La otra noche viendo el documental, recordé muchas cosas, entre ellas algunos logros asombrosos del Loco de la Colina, como por ejemplo los de la época tardía en que visitaba las cárceles y entrevistaba a los más redomados criminales, la hez de la sociedad a la que nadie escucha, pero en la que él creía que había algo que aprender.
Y también recordé aquella época final de cuando entrevistaba, interpelaba, a los nuevos agentes de la telebasura, figuras diabólicas que irrumpían en su patio y que le obsesionaban.

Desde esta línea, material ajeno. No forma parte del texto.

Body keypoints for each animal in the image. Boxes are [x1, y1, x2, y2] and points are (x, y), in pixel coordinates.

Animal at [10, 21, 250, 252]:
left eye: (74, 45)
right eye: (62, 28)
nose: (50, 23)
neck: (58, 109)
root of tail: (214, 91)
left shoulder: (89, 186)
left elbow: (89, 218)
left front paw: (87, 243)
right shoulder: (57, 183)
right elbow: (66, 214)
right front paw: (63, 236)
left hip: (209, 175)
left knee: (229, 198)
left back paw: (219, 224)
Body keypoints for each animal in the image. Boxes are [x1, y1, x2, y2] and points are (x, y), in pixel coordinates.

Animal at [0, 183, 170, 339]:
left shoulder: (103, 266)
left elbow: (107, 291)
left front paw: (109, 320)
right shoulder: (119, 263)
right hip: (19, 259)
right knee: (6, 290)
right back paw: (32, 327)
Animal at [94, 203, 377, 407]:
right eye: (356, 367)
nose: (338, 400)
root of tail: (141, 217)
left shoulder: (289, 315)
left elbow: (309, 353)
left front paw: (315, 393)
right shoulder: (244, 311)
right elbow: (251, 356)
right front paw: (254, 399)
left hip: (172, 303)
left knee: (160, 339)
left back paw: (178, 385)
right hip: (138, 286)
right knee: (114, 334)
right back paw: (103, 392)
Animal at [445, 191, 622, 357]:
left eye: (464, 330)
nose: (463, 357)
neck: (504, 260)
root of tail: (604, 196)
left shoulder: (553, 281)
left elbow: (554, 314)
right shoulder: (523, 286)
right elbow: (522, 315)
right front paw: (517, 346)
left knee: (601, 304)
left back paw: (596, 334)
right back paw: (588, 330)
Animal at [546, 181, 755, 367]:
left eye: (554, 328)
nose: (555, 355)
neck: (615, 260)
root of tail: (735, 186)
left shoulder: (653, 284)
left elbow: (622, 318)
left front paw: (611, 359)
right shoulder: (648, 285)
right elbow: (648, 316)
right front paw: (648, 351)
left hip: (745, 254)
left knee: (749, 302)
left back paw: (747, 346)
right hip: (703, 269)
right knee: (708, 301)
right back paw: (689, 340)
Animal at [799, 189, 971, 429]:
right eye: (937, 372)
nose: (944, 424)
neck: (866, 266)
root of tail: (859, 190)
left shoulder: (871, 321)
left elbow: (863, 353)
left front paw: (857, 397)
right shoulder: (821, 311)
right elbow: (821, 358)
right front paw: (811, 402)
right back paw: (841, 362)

Ya entonces comprendí que le obsesionaban demasiado, porque la irrupción en el espacio público de aquellos Sardá y Navarro —él también lo comprendía perfectamente, o lo intuía—, suponía el redoble, la campanada a muerte de una idea de las posibilidades humanistas de la televisión tal como las concebía y tal como las practicaba.
Yo era un chico, estaba en el comedor de la casa de mis padres, veía al Loco con su fular al cuello, combatiendo a aquellos representantes del signo de los nuevos tiempos, aquellos desgraciados que se reían de otros desgraciados, para hacer reír a otros desgraciados… y quería decirle: «Pero qué haces Loco, por qué no pasas de ellos y vas a lo tuyo, que estaba muy bien». Pero él, obsesionado, no podía salir de aquel bucle, y, claro, no me oía.